Lent: Names of Jesus

The Alpha and the Omega

Listen to today's devotional!
I am the Alpha and the Omega, the First and the Last, the Beginning and the End.
Revelation 22:12–13 (NIV)

Today is Ash Wednesday and the beginning of the forty days of Lent. I didn’t grow up in a church that observed Lent, and for a long time all I knew about Ash Wednesday was that it was the name of my favorite poem by T.S. Eliot.

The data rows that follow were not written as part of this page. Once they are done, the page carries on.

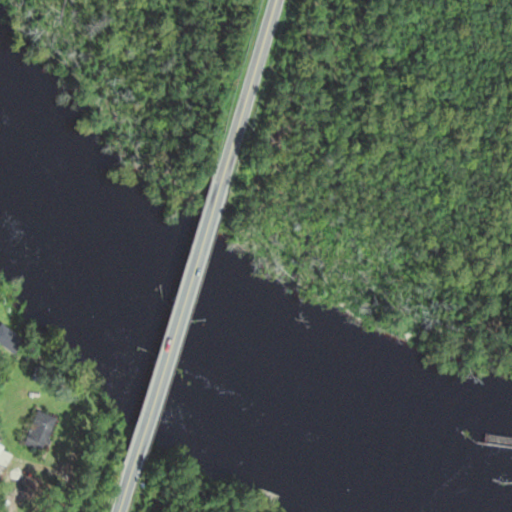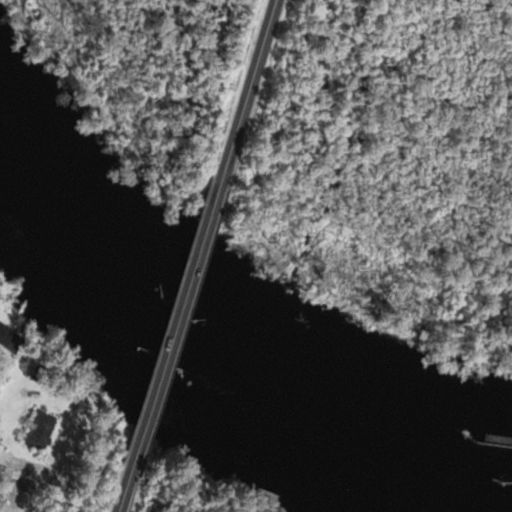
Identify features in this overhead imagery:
road: (244, 91)
road: (194, 257)
river: (225, 370)
road: (149, 403)
building: (35, 430)
building: (35, 433)
road: (122, 493)
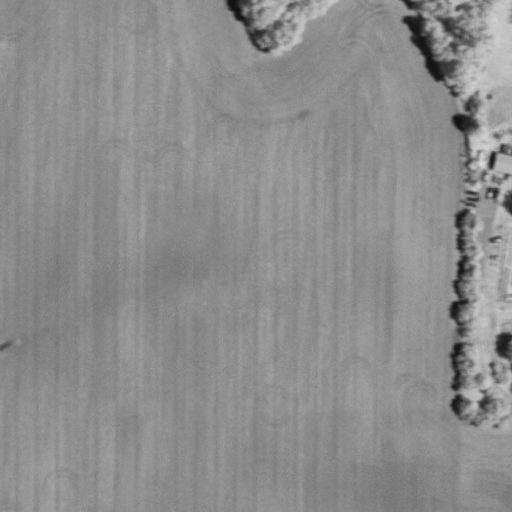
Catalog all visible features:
building: (500, 162)
road: (471, 317)
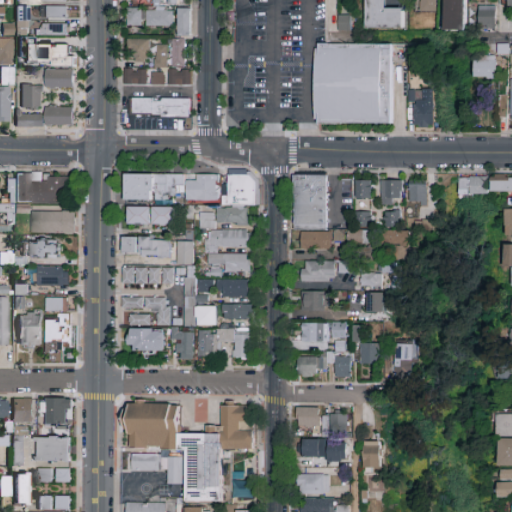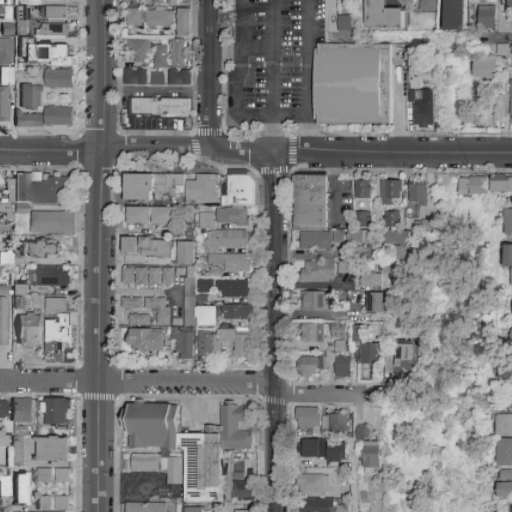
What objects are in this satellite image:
building: (137, 2)
building: (168, 2)
building: (170, 2)
building: (425, 5)
building: (426, 6)
building: (20, 11)
building: (1, 12)
building: (2, 12)
building: (54, 12)
building: (55, 13)
building: (453, 14)
building: (380, 15)
building: (455, 15)
building: (133, 16)
building: (382, 16)
building: (486, 16)
building: (158, 17)
building: (231, 17)
building: (134, 18)
building: (159, 18)
building: (487, 18)
building: (182, 21)
building: (184, 22)
building: (343, 22)
building: (344, 23)
building: (53, 28)
building: (54, 30)
road: (421, 40)
building: (40, 48)
building: (5, 49)
building: (136, 49)
road: (240, 49)
road: (241, 49)
building: (503, 49)
building: (138, 50)
building: (6, 51)
building: (176, 52)
building: (47, 53)
building: (179, 53)
building: (159, 58)
parking lot: (274, 63)
building: (160, 65)
building: (483, 66)
building: (485, 67)
building: (6, 74)
road: (208, 74)
building: (133, 76)
building: (178, 76)
building: (57, 77)
building: (134, 77)
building: (179, 77)
building: (59, 80)
building: (351, 82)
building: (353, 84)
building: (5, 92)
building: (29, 95)
building: (30, 97)
building: (510, 100)
building: (4, 101)
building: (511, 105)
building: (157, 106)
building: (421, 106)
building: (156, 109)
building: (422, 109)
building: (57, 115)
building: (59, 116)
building: (28, 119)
building: (29, 120)
road: (274, 134)
road: (104, 148)
road: (241, 151)
road: (392, 153)
building: (168, 183)
building: (500, 183)
road: (333, 184)
building: (472, 185)
building: (136, 186)
building: (473, 186)
building: (501, 186)
building: (200, 187)
building: (39, 188)
building: (169, 188)
building: (362, 188)
building: (242, 189)
building: (40, 190)
building: (241, 190)
building: (363, 190)
building: (390, 190)
building: (417, 192)
building: (392, 193)
building: (417, 194)
building: (309, 201)
building: (310, 203)
building: (20, 207)
building: (231, 214)
building: (136, 215)
building: (161, 215)
building: (150, 216)
building: (233, 216)
building: (363, 218)
building: (391, 218)
building: (205, 219)
building: (393, 219)
building: (51, 221)
building: (206, 221)
building: (507, 221)
building: (53, 222)
building: (509, 223)
building: (337, 235)
building: (358, 236)
building: (227, 239)
building: (314, 239)
building: (315, 240)
building: (398, 243)
building: (126, 245)
building: (146, 247)
building: (152, 247)
building: (39, 248)
building: (227, 248)
building: (43, 249)
building: (183, 252)
building: (185, 254)
building: (507, 254)
building: (508, 255)
road: (100, 256)
building: (230, 261)
building: (342, 266)
building: (385, 266)
building: (343, 267)
building: (317, 270)
building: (212, 272)
building: (318, 272)
building: (47, 275)
building: (126, 275)
building: (140, 275)
building: (153, 275)
building: (166, 275)
building: (510, 275)
building: (147, 276)
building: (52, 277)
building: (370, 280)
building: (371, 280)
building: (204, 286)
building: (231, 287)
building: (233, 289)
building: (314, 300)
building: (188, 301)
building: (314, 301)
building: (19, 302)
building: (374, 302)
building: (132, 303)
building: (375, 303)
building: (55, 304)
building: (56, 306)
building: (148, 306)
building: (511, 306)
building: (159, 309)
building: (197, 310)
building: (235, 311)
building: (236, 312)
building: (205, 315)
building: (4, 319)
building: (138, 319)
building: (139, 320)
building: (4, 321)
building: (27, 329)
building: (337, 329)
building: (29, 330)
road: (274, 332)
building: (313, 332)
building: (339, 332)
building: (56, 333)
building: (225, 333)
building: (314, 333)
building: (356, 333)
building: (58, 335)
building: (145, 339)
building: (511, 340)
building: (145, 341)
building: (238, 342)
building: (183, 343)
building: (206, 343)
building: (207, 344)
building: (184, 345)
building: (241, 346)
building: (369, 353)
building: (369, 355)
building: (404, 359)
building: (325, 362)
building: (403, 362)
building: (311, 366)
building: (342, 367)
road: (137, 383)
road: (321, 396)
building: (2, 407)
building: (4, 408)
building: (20, 409)
building: (56, 410)
building: (22, 411)
building: (57, 412)
building: (306, 416)
building: (308, 417)
building: (337, 420)
building: (338, 422)
building: (504, 424)
building: (323, 426)
building: (505, 426)
building: (235, 427)
building: (3, 439)
building: (4, 441)
building: (190, 443)
building: (312, 447)
building: (51, 448)
building: (177, 449)
building: (314, 449)
building: (52, 450)
building: (335, 451)
building: (504, 451)
building: (505, 453)
building: (336, 454)
building: (370, 454)
building: (372, 455)
building: (16, 456)
building: (142, 462)
building: (158, 466)
building: (505, 474)
building: (43, 475)
building: (61, 475)
building: (44, 476)
building: (62, 476)
building: (312, 483)
building: (313, 484)
building: (505, 484)
building: (5, 485)
building: (5, 486)
building: (18, 488)
building: (241, 488)
building: (504, 488)
building: (22, 490)
building: (43, 502)
building: (44, 502)
building: (60, 502)
building: (62, 503)
building: (321, 506)
building: (144, 507)
building: (147, 507)
building: (191, 509)
building: (194, 510)
building: (40, 511)
building: (244, 511)
building: (245, 511)
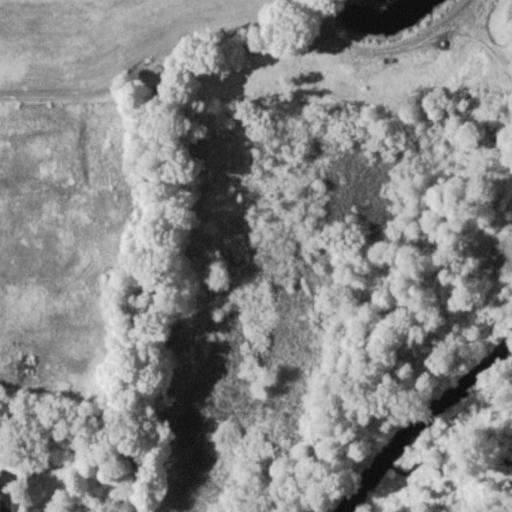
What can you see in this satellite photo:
building: (9, 490)
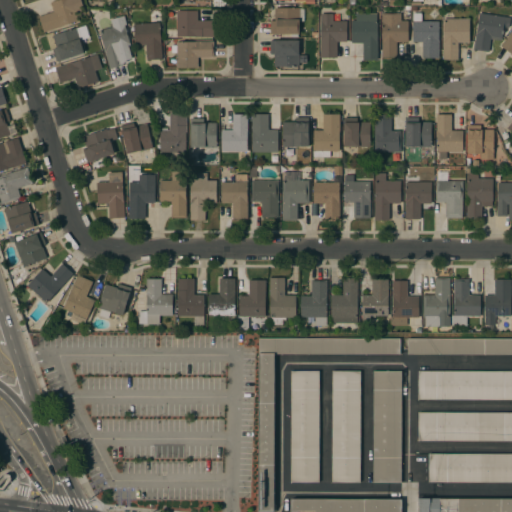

Lent is a time when we prepare both to grieve and to celebrate. Over the next forty days, we will look back to Jesus’s path to the Cross and forward past the grave to his Resurrection. We will also look within, here and now, as we examine our own hearts.

On Ash Wednesday we consider the past, the future, and the present in light of our own mortality. The ashes remind us that whether we are poor and needy or successful and healthy, we are all dust—and to dust we shall return (Genesis 3:19). Some people might find that morbid and depressing. If it weren’t for the Resurrection, I would agree. For Easter is the reminder that there is something beyond the dust.

Lent begins with the reminder that humans cannot escape death, a sentence passed down to us from Adam and Eve at the beginning of all things. Easter is the promise that by embracing death, Jesus defeated it for all of us. If you find Lent a bit of a downer, remember that we cannot claim the empty tomb if the cross is empty as well. We only have the hope of Resurrection because Jesus chose the Cross.

Our lives may be finite, but we know there is more, because our God is without a beginning or an end. In Revelation 1:8 (and then again in 21:6 and 22:13) Jesus says, “I am the Alpha and the Omega.” He is, quite simply, everything. I do not mean this in some pantheistic “God is all, and all is God” sense. When someone says, “My kids are everything,” you do not become confused and say, “Do you think your kids are in the trees and rocks?”

No, Jesus is “everything” in the sense that he is the one from whom everything came, for whom everything exists, and toward whom everything is moving. He is the beginning and the end—the source of all things, and also our final destination.

Augustine began his Confessions by writing, “You have made us for yourself, and our heart is restless until it rests in you.” We were made from the dust, and to dust we will return. But because of the Alpha and the Omega, the ending of our story is just the beginning. The only one whose story ends at Easter is Death, itself.

The road to the Cross is dark, but it is the only path to the light beyond. We need not fear the dust, because the one who made us from the dust will one day raise us up from it to life everlasting.

Reflect

As you reflect on today’s devotional, listen to the song, “Alpha And Omega” while you answer this question:

Over the next forty days, how will you prepare to look back to the Cross and forward to his Resurrection?